**WHAT TO PRODUCE**:
Reproduce the passage of the text on US sanctions against Iran verbatim, from "President Obama simply" up to and including "of recent memory.".

Last week the US House voted 400-20 to dramatically increase sanctions on Iran, including measures to cripple Iran’s oil exports. Two days ago three-fourths of the US Senate sent a letter to President Obama demanding that the US “toughen sanctions and reinforce the credibility of our option to use military force” against Iran. Ominously, the Senate warned the president that the “time for diplomacy is nearing its end,” demanding a “convincing threat of the use of force that Iran will believe.”
What did the Iranians do to warrant such deafening and dramatic saber-rattling? Test a nuclear device? Open a military base in Mexico?
No. They voted for moderate Iranian politician, Hasan Rouhani, to be president. Rouhani ran on a platform of reaching out to the West and ending Iran’s largely US-imposed isolation from the international community.
To punctuate his expressed desire to open to the West, the English-speaking Rouhani unveiled his cabinet today, which includes a PhD from the University of Denver as his new foreign minister and a PhD from the George Washington University as his chief of staff. Iran watcher and RPI advisor Prof. Flint Leverett observed that “Rohani has appointed his A-team to do a deal with the U.S. It shows Iran is serious.”
The US administration has been caught utterly devoid of an Iran policy beyond the neocon talking points threatening war and demanding capitulation. In fact, the House sanctions resolution, designed to pass on the eve of Rouhani’s inauguration to head off any talk of improving relations, was literally drafted by the arch-neocon director of the Foundation for Defense of Democracies, Mark Dubowitz. This Foundation, dubbed AIPAC’s Think Tank, is only a lukewarm supporter of sanctions, however, opining recently that “sanctions may be most useful after a strike against Iran’s nuclear-weapons facilities.” War first, sanctions afterward.
The US position on Iran is simple: demand total submission. As a prerequisite to begin any negotiating process with Iran the US will demand an end all uranium enrichment, even that which is expressly permitted under the Non Proliferation Treaty. Also, Iran must allow US intelligence personnel under cover of IAEA inspection teams to enter the country and establish more military targets, as they did in Iraq. No country would agree to such demands, which is exactly as the neocons intend it to be.
President Obama simply has no plan that would enable him to begin earnest negotiations with his Iranian counterpart. His is perhaps the most inept and incomprehensible foreign policy of recent memory.

**DATA EXTRACT**:
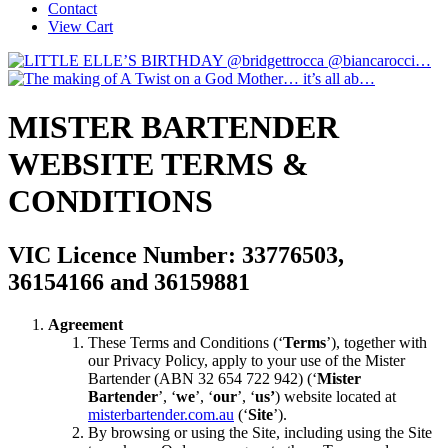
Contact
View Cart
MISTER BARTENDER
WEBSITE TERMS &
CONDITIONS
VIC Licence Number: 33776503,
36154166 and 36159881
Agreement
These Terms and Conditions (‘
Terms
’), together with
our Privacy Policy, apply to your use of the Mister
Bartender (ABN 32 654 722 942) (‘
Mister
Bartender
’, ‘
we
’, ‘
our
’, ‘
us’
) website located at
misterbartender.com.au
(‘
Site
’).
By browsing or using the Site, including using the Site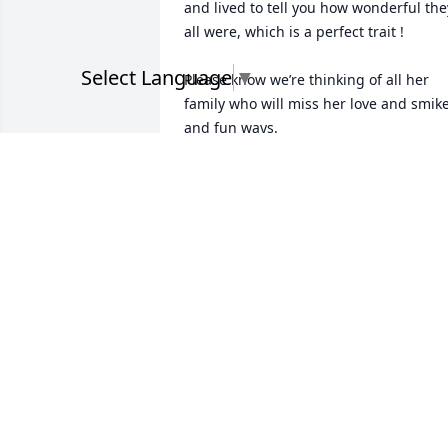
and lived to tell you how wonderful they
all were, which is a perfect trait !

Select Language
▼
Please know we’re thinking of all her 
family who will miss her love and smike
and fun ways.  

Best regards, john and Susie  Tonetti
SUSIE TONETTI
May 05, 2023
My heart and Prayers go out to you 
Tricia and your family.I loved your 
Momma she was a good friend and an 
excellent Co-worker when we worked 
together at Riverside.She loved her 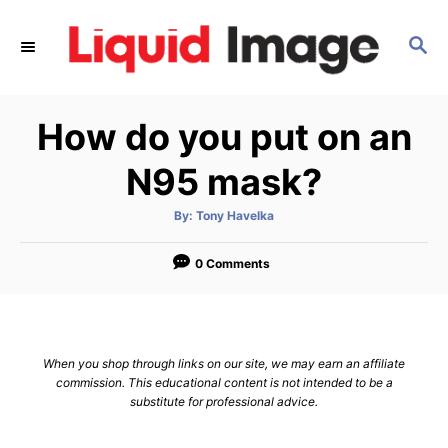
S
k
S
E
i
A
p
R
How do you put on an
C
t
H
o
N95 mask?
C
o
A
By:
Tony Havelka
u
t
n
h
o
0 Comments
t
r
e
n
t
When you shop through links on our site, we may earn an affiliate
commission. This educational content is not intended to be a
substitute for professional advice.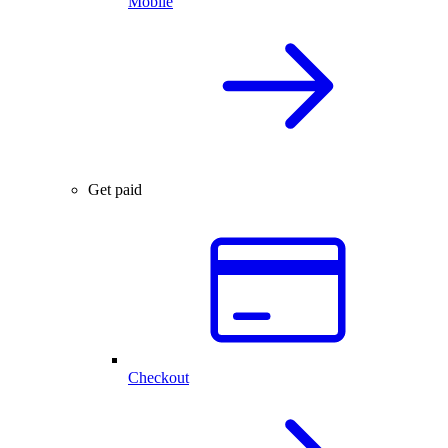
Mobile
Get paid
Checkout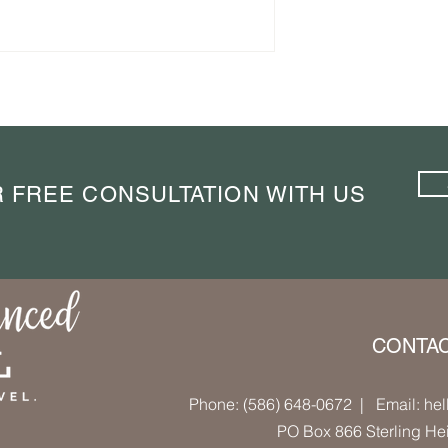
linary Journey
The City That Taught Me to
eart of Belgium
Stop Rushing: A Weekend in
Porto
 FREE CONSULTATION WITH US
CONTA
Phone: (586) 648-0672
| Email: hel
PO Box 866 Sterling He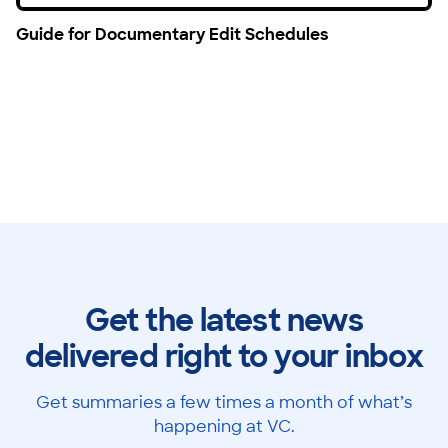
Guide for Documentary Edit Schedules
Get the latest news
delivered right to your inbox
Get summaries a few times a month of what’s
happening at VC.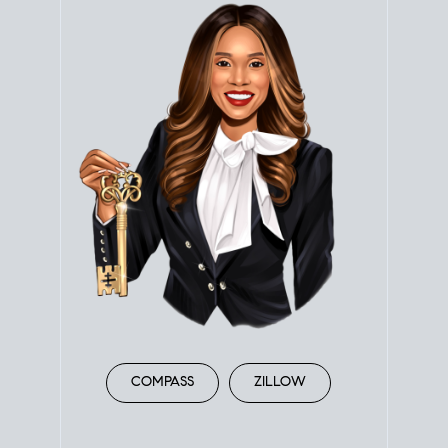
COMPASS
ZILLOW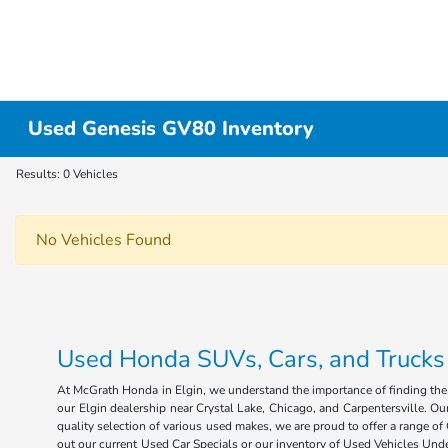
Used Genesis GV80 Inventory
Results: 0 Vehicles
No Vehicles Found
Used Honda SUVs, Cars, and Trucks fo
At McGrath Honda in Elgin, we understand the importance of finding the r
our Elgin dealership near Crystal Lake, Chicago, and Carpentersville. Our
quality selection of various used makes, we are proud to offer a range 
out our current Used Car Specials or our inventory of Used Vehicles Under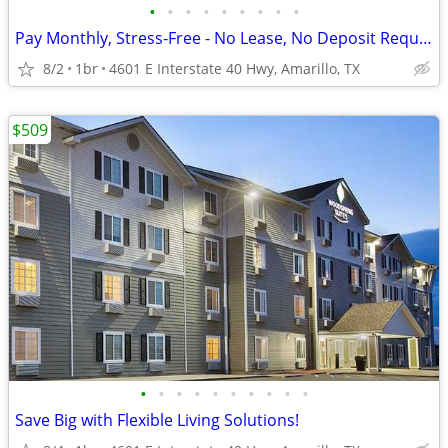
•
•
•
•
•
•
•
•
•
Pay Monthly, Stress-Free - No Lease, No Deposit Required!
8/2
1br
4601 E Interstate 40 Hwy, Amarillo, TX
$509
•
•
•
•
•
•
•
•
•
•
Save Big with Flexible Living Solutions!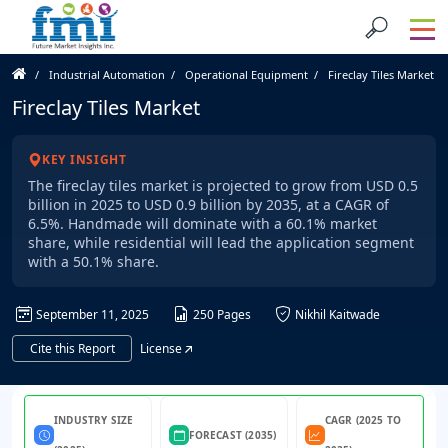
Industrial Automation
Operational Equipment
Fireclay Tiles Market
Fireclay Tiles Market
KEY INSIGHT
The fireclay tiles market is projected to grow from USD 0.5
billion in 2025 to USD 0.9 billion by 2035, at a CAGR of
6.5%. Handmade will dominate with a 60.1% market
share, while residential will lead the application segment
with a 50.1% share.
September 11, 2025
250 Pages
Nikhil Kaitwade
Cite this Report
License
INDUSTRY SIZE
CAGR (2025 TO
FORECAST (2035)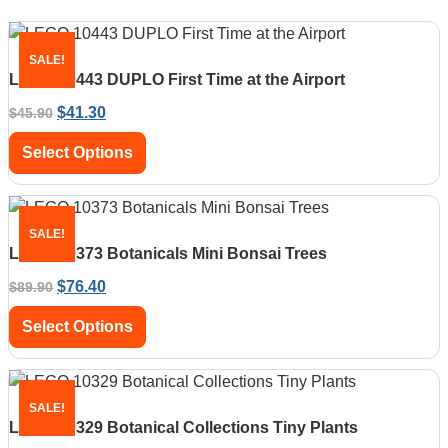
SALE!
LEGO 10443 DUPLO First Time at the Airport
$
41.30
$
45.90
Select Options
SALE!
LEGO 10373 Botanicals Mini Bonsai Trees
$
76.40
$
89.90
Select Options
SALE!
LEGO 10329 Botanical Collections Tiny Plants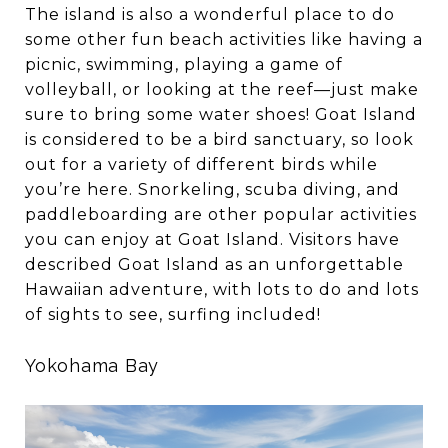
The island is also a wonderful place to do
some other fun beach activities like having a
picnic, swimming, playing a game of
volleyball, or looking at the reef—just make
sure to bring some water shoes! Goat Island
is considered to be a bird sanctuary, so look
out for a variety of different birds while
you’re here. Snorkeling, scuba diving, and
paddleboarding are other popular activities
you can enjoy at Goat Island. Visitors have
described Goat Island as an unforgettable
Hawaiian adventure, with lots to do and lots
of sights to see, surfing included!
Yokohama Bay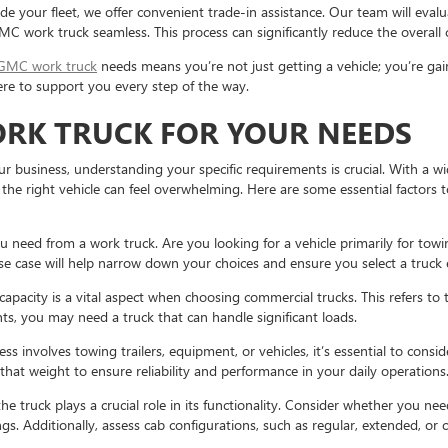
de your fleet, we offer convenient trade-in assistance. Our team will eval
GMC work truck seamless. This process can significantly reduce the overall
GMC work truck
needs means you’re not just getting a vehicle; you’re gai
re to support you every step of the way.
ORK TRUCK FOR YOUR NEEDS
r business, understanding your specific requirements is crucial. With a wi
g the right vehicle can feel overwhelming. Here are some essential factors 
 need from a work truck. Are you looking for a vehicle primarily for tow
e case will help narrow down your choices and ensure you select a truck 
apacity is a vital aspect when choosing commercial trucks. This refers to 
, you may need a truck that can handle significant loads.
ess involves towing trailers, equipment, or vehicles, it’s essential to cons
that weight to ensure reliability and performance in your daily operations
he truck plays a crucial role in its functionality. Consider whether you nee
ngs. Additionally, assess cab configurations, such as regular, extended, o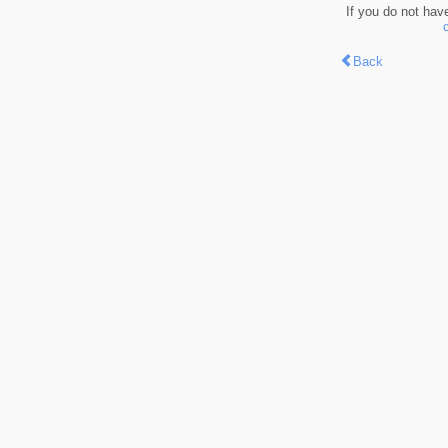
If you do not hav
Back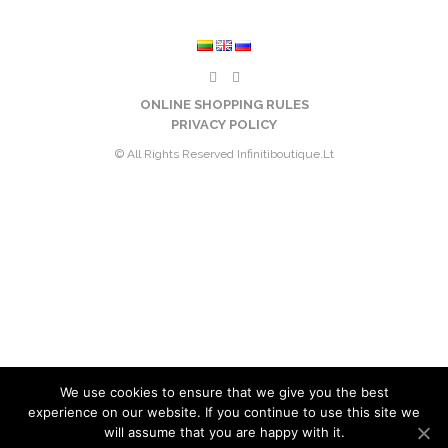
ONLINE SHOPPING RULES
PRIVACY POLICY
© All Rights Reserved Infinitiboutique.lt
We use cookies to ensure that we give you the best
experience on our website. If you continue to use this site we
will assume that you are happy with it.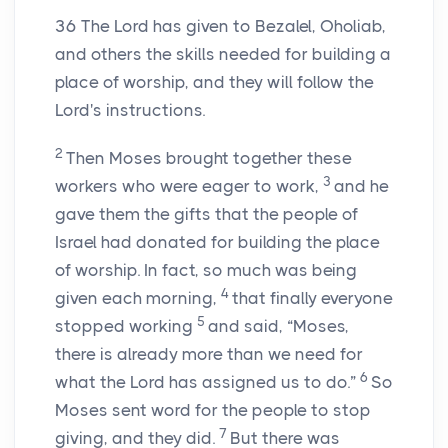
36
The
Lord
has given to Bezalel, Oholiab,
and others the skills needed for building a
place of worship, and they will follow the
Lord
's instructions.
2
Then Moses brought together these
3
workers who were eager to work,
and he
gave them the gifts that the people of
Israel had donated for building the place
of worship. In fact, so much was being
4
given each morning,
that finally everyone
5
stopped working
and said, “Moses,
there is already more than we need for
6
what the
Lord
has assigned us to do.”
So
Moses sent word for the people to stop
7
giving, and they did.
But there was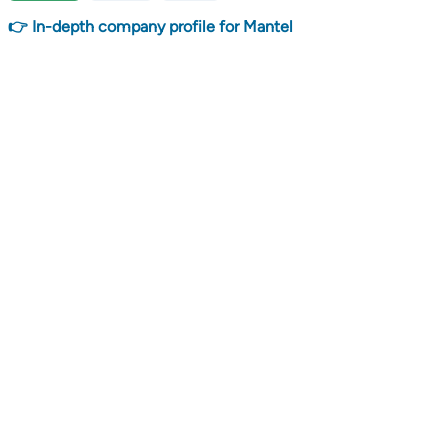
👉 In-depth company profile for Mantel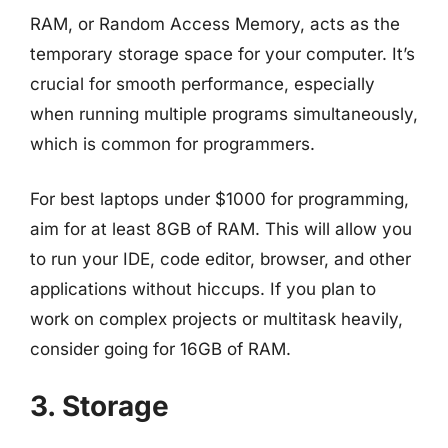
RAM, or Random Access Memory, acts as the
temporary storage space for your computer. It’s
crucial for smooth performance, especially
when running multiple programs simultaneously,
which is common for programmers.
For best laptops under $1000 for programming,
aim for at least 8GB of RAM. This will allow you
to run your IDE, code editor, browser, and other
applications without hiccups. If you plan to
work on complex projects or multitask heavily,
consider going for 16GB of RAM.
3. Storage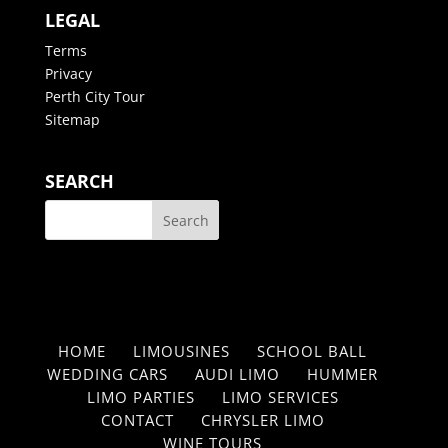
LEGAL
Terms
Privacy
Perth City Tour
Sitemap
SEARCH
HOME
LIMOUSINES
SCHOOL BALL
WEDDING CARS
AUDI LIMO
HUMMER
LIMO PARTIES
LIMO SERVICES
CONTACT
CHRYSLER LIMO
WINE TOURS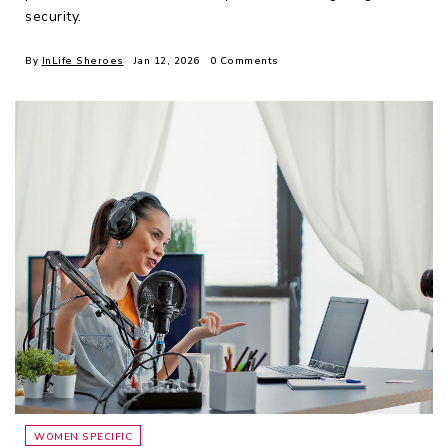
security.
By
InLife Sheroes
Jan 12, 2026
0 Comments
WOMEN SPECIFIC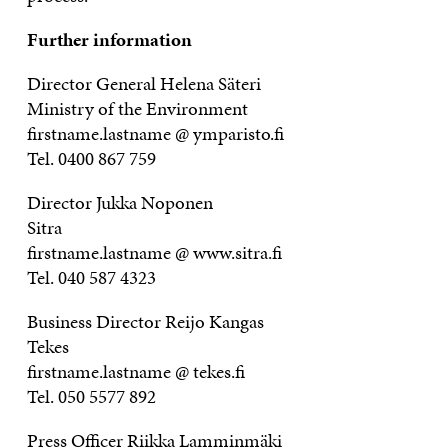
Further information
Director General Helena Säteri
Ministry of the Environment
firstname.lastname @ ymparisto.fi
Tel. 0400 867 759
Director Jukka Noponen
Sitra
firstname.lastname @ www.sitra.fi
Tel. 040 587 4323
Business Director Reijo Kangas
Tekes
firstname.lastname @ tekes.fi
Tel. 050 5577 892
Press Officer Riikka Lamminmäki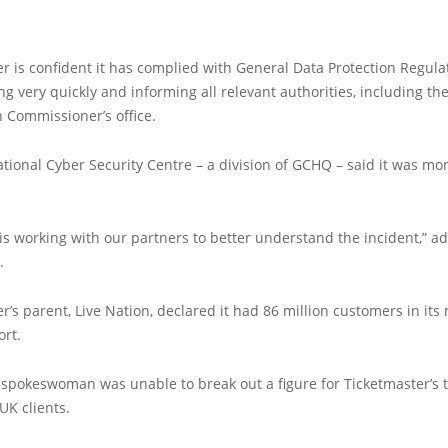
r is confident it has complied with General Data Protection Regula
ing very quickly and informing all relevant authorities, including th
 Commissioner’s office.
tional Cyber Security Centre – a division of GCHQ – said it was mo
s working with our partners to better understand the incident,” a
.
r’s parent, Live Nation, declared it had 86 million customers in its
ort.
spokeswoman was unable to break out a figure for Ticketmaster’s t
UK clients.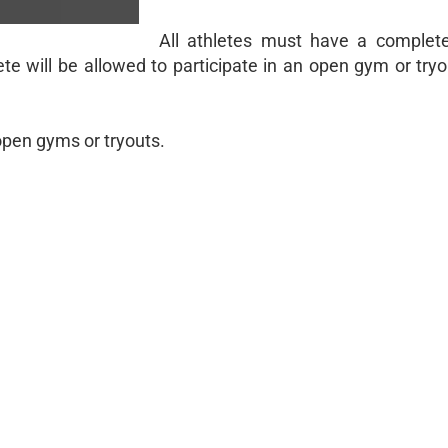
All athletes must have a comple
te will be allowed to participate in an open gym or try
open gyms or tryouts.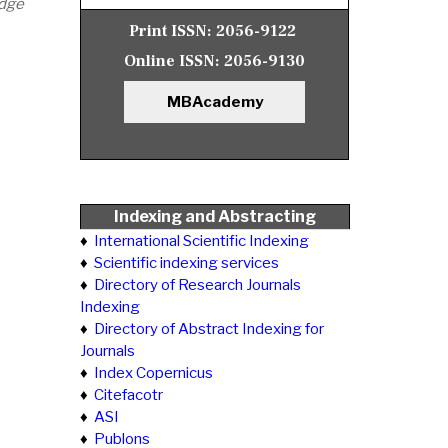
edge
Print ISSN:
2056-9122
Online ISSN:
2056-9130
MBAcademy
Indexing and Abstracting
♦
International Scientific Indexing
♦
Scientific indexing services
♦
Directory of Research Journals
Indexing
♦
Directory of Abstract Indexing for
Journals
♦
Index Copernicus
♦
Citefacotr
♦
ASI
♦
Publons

**EXERCISE ANSWER**:
President Obama simply has no plan that would enable him to begin earnest negotiations with his Iranian counterpart. His is perhaps the most inept and incomprehensible foreign policy of recent memory.